Considering the role of miRNAs in regulating gene expression, it can be presumed that somatic mutations may affect numerous cellular processes through changes in miRNA functionality. Somatic mutations in miRNA genes may manifest as aberrations in miRNA:target interactions induced predominantly by mutations in the miRNA guide strand sequence, especially but not exclusively in the seed region (67), or as aberrations in miRNA biogenesis caused either by mutations in essential regulatory motifs or mutations affecting miRNA precursor structure. Somatic mutations in miRNA genes may, therefore, cripple or enhance their silencing properties or create new miRNAs, i.e., miRNAs recognizing new targets. Thus, the accumulation of somatically acquired gain- or loss-of-function mutations in a specific miRNA gene may benefit cancer development and progression.

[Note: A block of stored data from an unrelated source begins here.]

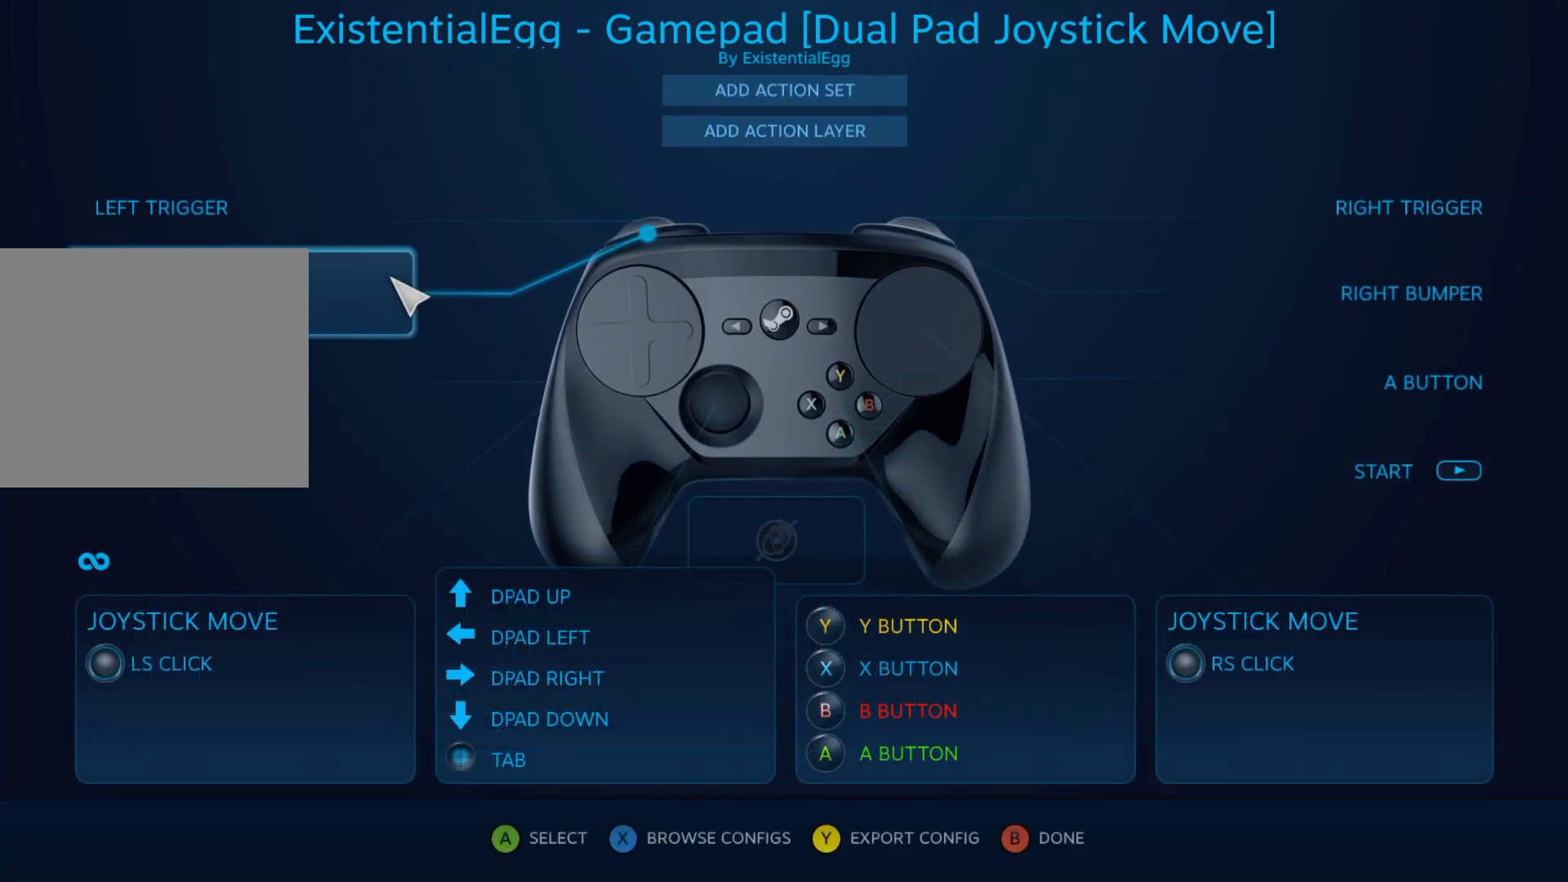
{"buttons": [], "left_stick": "center", "events": []}
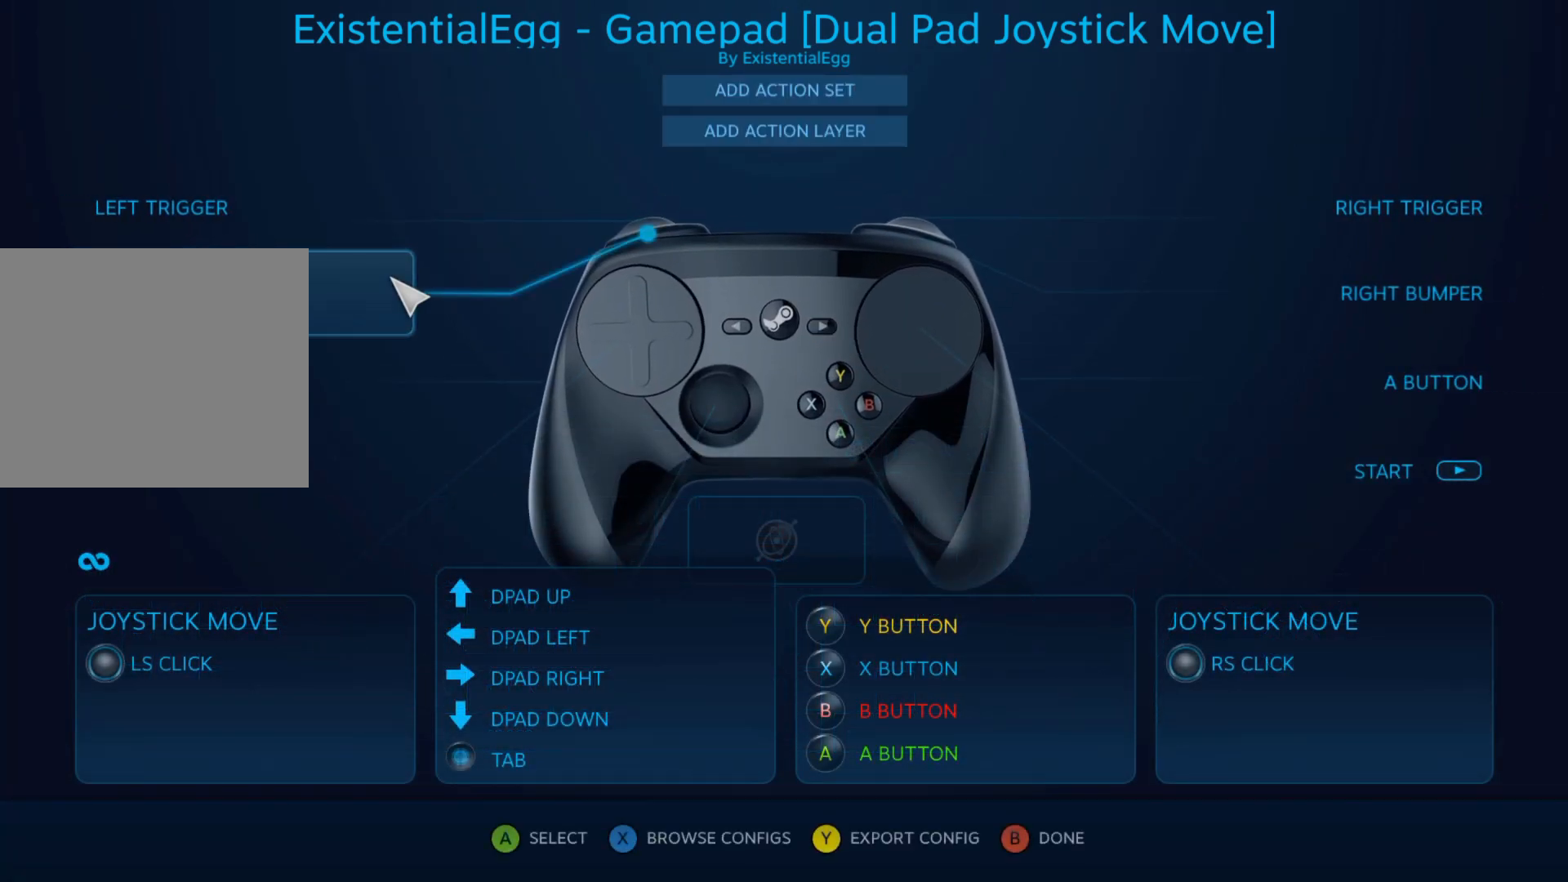
{"buttons": [], "left_stick": "center", "events": []}
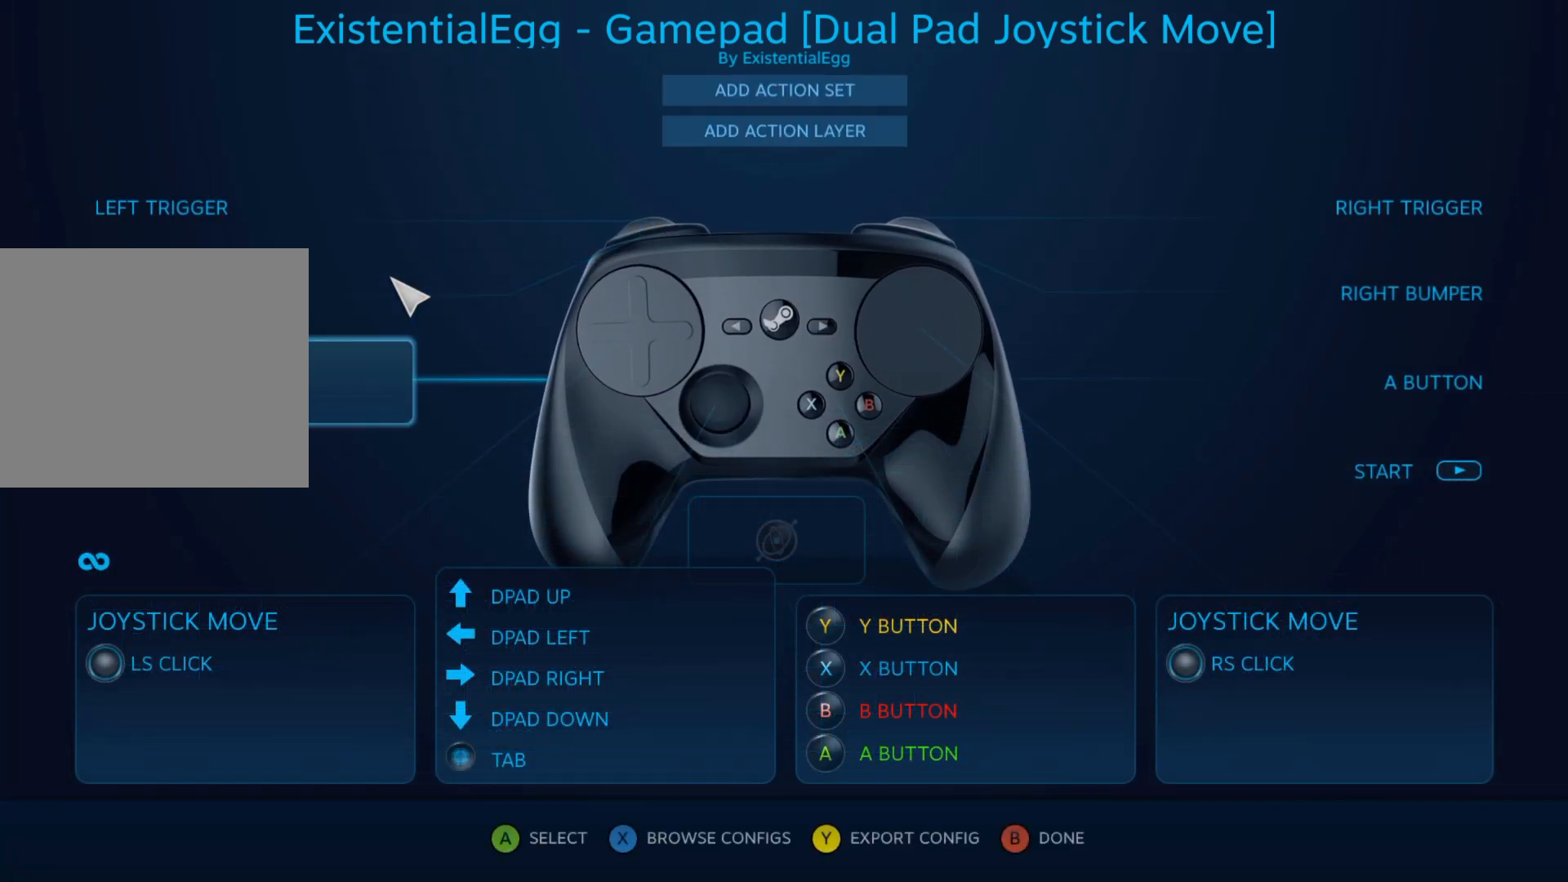
{"buttons": [], "left_stick": "center", "events": []}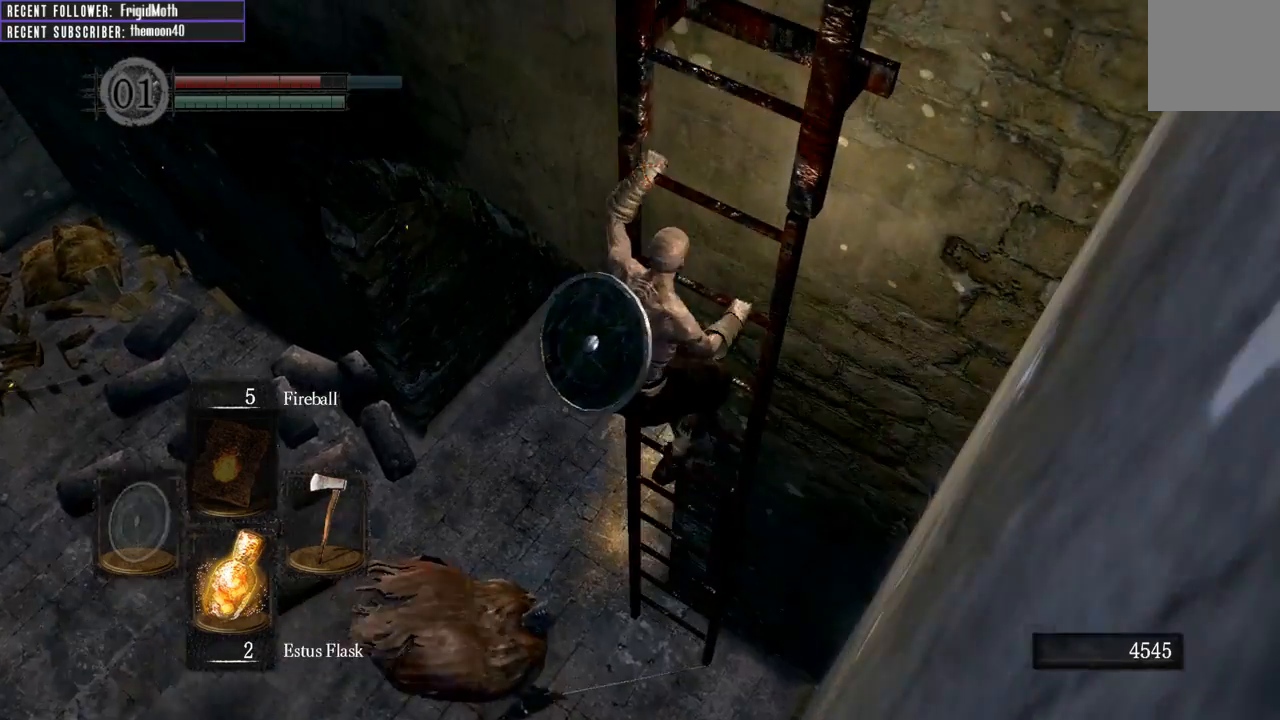
Gameplay with a controller (Xbox layout); each line is a JSON object with the inputs held at the frame after it. "events" lists button and stick changes between this image and that frame as [ms after this image, input, new state], when the widget could be followed in between. Not read: L3.
{"buttons": [], "left_stick": "up", "right_stick": "up", "events": [[67, "right_stick", "center"], [467, "right_stick", "up"]]}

In this study, we detected 1091 mutations in 521 miRNA genes (Figure 1A) and showed that approximately 50% of the analyzed cancers had at least one mutation in at least one miRNA gene. Our results show that such mutations are generally spread throughout the genome, even though some chromosomes were overmutated (Chr14 and Chr19) or undermutated (Chr1 and Chr2). To better understand the potential function of the identified mutations, we characterized them with respect to localization in different subregions of miRNA precursors, influence on miRNA precursor secondary and tertiary structures, impact on sequence motifs bound by different proteins that participate in miRNA maturation and changes in mature miRNA:target interactions.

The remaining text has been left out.